In 2010, Doug Lemov, a former Teach for America teacher and staff person, published a book called Teach Like a Champion, a manual of moves and strategies that novice teachers could practice and implement to manage their classrooms and build a structure that would enable their students to learn. It’s the ultimate guide for the Classroom Mechanic. There’s a place for it, but a teacher who doesn’t reach far beyond this toward engaging with her students and caring deeply about them is not going to have a long happy career in the classroom. I was able to stay in the classroom for so many years because I viewed the swirl of life that surrounded me as if I were living a novel every day. Saul describes similar attempts during medical school to teach people exactly how to conduct an interview with a patient, complete with a list of scripted questions which, it is hoped, will quickly lead to an unequivocal diagnosis.
When Saul looks at the doctors he’s encountered as students or colleagues, those who appear happy and fulfilled are engaged in ways that enable them to put up with the irreducible amount of crap that is part of every profession.

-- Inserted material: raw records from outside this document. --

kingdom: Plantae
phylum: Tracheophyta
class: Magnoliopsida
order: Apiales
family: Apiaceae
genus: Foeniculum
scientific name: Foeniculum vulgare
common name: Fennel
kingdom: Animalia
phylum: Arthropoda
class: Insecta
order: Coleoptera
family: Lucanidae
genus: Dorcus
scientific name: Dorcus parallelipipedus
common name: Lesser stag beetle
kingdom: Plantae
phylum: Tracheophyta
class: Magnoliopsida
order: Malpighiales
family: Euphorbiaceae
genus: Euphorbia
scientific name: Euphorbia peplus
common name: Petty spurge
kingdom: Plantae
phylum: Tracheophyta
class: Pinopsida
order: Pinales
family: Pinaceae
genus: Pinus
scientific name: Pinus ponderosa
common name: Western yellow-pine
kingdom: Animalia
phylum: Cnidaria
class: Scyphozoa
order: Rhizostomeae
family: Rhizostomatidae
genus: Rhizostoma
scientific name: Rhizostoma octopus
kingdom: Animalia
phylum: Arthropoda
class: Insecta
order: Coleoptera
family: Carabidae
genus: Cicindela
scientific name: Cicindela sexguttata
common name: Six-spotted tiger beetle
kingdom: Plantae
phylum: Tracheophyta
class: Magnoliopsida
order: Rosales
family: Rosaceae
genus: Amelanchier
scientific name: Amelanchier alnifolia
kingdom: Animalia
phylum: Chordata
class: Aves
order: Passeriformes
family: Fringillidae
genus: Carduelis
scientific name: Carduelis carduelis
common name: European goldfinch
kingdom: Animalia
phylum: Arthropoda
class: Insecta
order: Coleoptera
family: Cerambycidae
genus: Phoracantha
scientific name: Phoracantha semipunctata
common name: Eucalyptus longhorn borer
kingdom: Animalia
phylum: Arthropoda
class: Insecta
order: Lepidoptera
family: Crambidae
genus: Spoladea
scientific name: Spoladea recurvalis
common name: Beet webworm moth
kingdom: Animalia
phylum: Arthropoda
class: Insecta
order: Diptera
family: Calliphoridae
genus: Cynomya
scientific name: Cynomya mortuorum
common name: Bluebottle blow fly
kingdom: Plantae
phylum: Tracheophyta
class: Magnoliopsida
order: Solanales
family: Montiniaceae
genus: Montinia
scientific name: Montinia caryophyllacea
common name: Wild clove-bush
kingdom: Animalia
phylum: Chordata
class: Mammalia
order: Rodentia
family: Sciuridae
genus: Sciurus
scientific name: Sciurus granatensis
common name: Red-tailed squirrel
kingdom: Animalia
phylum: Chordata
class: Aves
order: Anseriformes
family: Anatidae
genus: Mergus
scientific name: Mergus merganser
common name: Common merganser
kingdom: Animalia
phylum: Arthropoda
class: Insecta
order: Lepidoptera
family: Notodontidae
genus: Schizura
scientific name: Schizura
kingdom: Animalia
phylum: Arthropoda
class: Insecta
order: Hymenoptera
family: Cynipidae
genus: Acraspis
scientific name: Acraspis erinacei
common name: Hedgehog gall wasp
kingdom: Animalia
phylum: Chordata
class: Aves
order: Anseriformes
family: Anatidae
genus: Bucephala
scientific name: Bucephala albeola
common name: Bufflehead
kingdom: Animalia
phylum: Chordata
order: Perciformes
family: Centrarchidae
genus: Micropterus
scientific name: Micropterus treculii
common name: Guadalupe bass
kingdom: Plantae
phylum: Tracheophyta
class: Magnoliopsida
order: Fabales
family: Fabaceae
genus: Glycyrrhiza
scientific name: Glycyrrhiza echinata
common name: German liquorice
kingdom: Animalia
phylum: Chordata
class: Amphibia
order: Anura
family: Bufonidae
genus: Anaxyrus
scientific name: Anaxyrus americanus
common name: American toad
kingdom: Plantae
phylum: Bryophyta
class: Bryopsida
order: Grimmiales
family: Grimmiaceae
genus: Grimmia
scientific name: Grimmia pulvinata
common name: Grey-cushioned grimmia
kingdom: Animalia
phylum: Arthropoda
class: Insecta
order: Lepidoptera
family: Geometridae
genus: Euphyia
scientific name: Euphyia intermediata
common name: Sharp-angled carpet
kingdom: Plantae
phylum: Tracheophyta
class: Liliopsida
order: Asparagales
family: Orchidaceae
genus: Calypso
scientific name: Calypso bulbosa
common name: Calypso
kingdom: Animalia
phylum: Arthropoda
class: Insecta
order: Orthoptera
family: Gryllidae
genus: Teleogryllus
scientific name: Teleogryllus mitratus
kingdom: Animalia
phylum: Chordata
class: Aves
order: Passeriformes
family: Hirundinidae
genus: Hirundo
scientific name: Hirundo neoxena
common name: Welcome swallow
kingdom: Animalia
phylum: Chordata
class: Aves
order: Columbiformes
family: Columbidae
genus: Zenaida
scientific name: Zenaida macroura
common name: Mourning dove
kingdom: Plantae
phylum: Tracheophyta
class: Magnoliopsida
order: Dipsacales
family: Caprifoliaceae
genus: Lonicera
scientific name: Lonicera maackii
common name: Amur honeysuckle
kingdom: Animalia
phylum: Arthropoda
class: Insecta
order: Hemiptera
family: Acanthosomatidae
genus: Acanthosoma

They can look beyond their check lists and computer notes because they care about their patients and are curious enough about their lives to demonstrate that care through the questions they direct to patients who are likely to experience that as not really coming from real curiosity and interest in them as individuals.
Both doctors and teachers can settle for performing their duties according to the book – keeping up with electronic records, submitting grades on time, prescribing appropriate drugs, planning lessons that conform to state standards, but there is so much more they can offer their students/patients and so much more satisfaction they can derive from their work, if they are willing to step outside their professional personas and present themselves as real people to those they serve, people with vulnerabilities, people who don’t have all the answers, people who fail sometimes. That’s when they can become healers, not technicians, educators, not classroom mechanics.